> Exercise aim:
Please reproduce the following records exactly as they appear.

> Records:
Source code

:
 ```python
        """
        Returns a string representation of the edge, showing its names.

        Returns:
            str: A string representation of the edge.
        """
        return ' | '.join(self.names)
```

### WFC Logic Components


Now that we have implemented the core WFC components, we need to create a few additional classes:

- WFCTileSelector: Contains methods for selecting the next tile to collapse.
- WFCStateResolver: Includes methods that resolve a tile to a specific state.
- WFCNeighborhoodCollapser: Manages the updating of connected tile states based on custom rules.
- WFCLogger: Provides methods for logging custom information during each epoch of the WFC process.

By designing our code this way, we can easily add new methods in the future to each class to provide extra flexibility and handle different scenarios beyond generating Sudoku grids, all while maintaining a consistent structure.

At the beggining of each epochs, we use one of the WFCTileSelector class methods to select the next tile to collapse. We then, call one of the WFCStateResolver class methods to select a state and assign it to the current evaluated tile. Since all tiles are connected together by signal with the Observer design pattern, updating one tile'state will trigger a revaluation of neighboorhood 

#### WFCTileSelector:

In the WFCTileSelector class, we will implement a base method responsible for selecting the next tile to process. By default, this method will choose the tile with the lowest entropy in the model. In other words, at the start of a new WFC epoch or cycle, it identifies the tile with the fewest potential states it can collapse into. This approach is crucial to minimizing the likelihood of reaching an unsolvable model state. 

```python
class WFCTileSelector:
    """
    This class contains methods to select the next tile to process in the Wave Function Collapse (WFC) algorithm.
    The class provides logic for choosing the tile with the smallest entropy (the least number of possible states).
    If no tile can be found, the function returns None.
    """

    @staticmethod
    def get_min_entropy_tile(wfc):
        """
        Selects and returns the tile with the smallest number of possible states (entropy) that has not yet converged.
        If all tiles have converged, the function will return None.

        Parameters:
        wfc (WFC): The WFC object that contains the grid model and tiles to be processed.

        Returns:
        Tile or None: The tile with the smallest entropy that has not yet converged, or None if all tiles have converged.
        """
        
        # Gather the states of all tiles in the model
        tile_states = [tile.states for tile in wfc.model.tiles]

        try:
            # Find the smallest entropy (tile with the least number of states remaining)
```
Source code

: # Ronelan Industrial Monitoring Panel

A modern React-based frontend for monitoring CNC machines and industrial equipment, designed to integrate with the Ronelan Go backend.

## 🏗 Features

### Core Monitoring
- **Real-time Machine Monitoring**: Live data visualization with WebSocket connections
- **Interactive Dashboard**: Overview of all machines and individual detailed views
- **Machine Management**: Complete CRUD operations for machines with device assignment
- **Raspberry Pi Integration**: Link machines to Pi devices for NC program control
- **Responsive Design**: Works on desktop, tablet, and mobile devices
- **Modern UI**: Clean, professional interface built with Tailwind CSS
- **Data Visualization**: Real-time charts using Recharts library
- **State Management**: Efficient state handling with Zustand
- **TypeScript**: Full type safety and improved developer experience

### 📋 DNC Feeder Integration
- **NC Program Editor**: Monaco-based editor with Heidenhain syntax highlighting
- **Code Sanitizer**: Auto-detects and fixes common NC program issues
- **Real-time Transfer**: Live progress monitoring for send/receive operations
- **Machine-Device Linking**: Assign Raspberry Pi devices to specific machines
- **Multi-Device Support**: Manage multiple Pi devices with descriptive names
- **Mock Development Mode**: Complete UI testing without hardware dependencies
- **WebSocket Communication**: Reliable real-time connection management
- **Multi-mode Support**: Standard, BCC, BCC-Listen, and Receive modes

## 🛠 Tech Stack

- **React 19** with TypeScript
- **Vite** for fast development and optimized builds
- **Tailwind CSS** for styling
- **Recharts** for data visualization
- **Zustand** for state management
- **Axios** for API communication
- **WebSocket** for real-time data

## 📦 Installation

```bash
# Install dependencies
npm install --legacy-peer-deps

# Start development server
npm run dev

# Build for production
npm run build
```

> Exercise result:
Source code

:
 ```python
        """
        Returns a string representation of the edge, showing its names.

        Returns:
            str: A string representation of the edge.
        """
        return ' | '.join(self.names)
```

### WFC Logic Components


Now that we have implemented the core WFC components, we need to create a few additional classes:

- WFCTileSelector: Contains methods for selecting the next tile to collapse.
- WFCStateResolver: Includes methods that resolve a tile to a specific state.
- WFCNeighborhoodCollapser: Manages the updating of connected tile states based on custom rules.
- WFCLogger: Provides methods for logging custom information during each epoch of the WFC process.

By designing our code this way, we can easily add new methods in the future to each class to provide extra flexibility and handle different scenarios beyond generating Sudoku grids, all while maintaining a consistent structure.

At the beggining of each epochs, we use one of the WFCTileSelector class methods to select the next tile to collapse. We then, call one of the WFCStateResolver class methods to select a state and assign it to the current evaluated tile. Since all tiles are connected together by signal with the Observer design pattern, updating one tile'state will trigger a revaluation of neighboorhood 

#### WFCTileSelector:

In the WFCTileSelector class, we will implement a base method responsible for selecting the next tile to process. By default, this method will choose the tile with the lowest entropy in the model. In other words, at the start of a new WFC epoch or cycle, it identifies the tile with the fewest potential states it can collapse into. This approach is crucial to minimizing the likelihood of reaching an unsolvable model state. 

```python
class WFCTileSelector:
    """
    This class contains methods to select the next tile to process in the Wave Function Collapse (WFC) algorithm.
    The class provides logic for choosing the tile with the smallest entropy (the least number of possible states).
    If no tile can be found, the function returns None.
    """

    @staticmethod
    def get_min_entropy_tile(wfc):
        """
        Selects and returns the tile with the smallest number of possible states (entropy) that has not yet converged.
        If all tiles have converged, the function will return None.

        Parameters:
        wfc (WFC): The WFC object that contains the grid model and tiles to be processed.

        Returns:
        Tile or None: The tile with the smallest entropy that has not yet converged, or None if all tiles have converged.
        """
        
        # Gather the states of all tiles in the model
        tile_states = [tile.states for tile in wfc.model.tiles]

        try:
            # Find the smallest entropy (tile with the least number of states remaining)
```
Source code

: # Ronelan Industrial Monitoring Panel

A modern React-based frontend for monitoring CNC machines and industrial equipment, designed to integrate with the Ronelan Go backend.

## 🏗 Features

### Core Monitoring
- **Real-time Machine Monitoring**: Live data visualization with WebSocket connections
- **Interactive Dashboard**: Overview of all machines and individual detailed views
- **Machine Management**: Complete CRUD operations for machines with device assignment
- **Raspberry Pi Integration**: Link machines to Pi devices for NC program control
- **Responsive Design**: Works on desktop, tablet, and mobile devices
- **Modern UI**: Clean, professional interface built with Tailwind CSS
- **Data Visualization**: Real-time charts using Recharts library
- **State Management**: Efficient state handling with Zustand
- **TypeScript**: Full type safety and improved developer experience

### 📋 DNC Feeder Integration
- **NC Program Editor**: Monaco-based editor with Heidenhain syntax highlighting
- **Code Sanitizer**: Auto-detects and fixes common NC program issues
- **Real-time Transfer**: Live progress monitoring for send/receive operations
- **Machine-Device Linking**: Assign Raspberry Pi devices to specific machines
- **Multi-Device Support**: Manage multiple Pi devices with descriptive names
- **Mock Development Mode**: Complete UI testing without hardware dependencies
- **WebSocket Communication**: Reliable real-time connection management
- **Multi-mode Support**: Standard, BCC, BCC-Listen, and Receive modes

## 🛠 Tech Stack

- **React 19** with TypeScript
- **Vite** for fast development and optimized builds
- **Tailwind CSS** for styling
- **Recharts** for data visualization
- **Zustand** for state management
- **Axios** for API communication
- **WebSocket** for real-time data

## 📦 Installation

```bash
# Install dependencies
npm install --legacy-peer-deps

# Start development server
npm run dev

# Build for production
npm run build
```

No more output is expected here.